Published 6 May 2026 in eess.AS, cs.AI, and cs.SD | (2605.04505v1)

Abstract: The rapid advancement of generative audio models has outpaced the development of robust evaluation methodologies. Existing objective metrics and general multimodal LLMs (MLLMs) often struggle with domain generalization, zero-shot capabilities, and instructional flexibility. To address these bottlenecks, we propose JASTIN, a generalizable, instruction-driven audio evaluation framework that formulates audio assessment as a self-instructed reasoning task. JASTIN bridges a frozen high-performance audio encoder with a fine-tuned LLM backbone via a trainable audio adapter.

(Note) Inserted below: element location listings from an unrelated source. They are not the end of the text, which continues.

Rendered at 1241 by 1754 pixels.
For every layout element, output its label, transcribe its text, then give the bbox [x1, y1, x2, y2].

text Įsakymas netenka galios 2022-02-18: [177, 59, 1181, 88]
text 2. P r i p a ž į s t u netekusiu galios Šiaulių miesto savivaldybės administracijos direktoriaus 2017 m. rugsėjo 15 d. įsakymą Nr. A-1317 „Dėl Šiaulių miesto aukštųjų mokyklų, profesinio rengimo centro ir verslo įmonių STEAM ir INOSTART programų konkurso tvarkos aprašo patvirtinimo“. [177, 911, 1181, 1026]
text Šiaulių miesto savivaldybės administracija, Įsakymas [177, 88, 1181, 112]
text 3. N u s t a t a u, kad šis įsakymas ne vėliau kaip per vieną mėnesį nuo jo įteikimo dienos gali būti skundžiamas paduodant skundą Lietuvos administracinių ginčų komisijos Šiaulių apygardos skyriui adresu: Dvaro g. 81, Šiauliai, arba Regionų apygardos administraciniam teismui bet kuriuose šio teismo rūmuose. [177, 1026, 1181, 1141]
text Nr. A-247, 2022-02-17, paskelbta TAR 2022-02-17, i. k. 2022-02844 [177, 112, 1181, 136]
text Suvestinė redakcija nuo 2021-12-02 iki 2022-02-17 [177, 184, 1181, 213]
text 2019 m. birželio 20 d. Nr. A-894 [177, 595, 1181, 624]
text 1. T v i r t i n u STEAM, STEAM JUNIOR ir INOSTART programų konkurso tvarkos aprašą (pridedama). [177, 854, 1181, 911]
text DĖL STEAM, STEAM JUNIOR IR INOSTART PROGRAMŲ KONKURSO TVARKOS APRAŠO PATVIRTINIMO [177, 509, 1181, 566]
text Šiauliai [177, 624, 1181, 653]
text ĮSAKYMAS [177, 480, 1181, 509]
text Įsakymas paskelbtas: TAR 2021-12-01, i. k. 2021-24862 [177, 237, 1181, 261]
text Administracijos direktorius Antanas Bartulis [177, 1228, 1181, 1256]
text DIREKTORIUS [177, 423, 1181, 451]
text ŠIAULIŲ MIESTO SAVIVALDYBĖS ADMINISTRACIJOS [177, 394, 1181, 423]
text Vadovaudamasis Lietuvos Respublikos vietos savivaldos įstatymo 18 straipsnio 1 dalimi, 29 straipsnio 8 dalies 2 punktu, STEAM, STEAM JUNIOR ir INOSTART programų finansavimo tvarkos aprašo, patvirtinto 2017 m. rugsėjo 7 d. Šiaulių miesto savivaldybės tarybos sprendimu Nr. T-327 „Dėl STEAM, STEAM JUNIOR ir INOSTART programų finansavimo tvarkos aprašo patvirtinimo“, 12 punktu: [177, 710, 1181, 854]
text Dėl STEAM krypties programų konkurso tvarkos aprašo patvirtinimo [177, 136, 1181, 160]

To ensure robust zero-shot generalization, we introduce a comprehensive instruction following data preparation pipeline, incorporating Multi-Source, Multi-Task, Multi-Calibration, and Multi-Description data. Experimental results demonstrate that JASTIN achieves state-of-the-art Pearson and Spearman correlations with human subjective ratings. It consistently outperforms general MLLMs across speech, sound, music, and out-of-domain evaluation tasks without the need for task-specific retraining.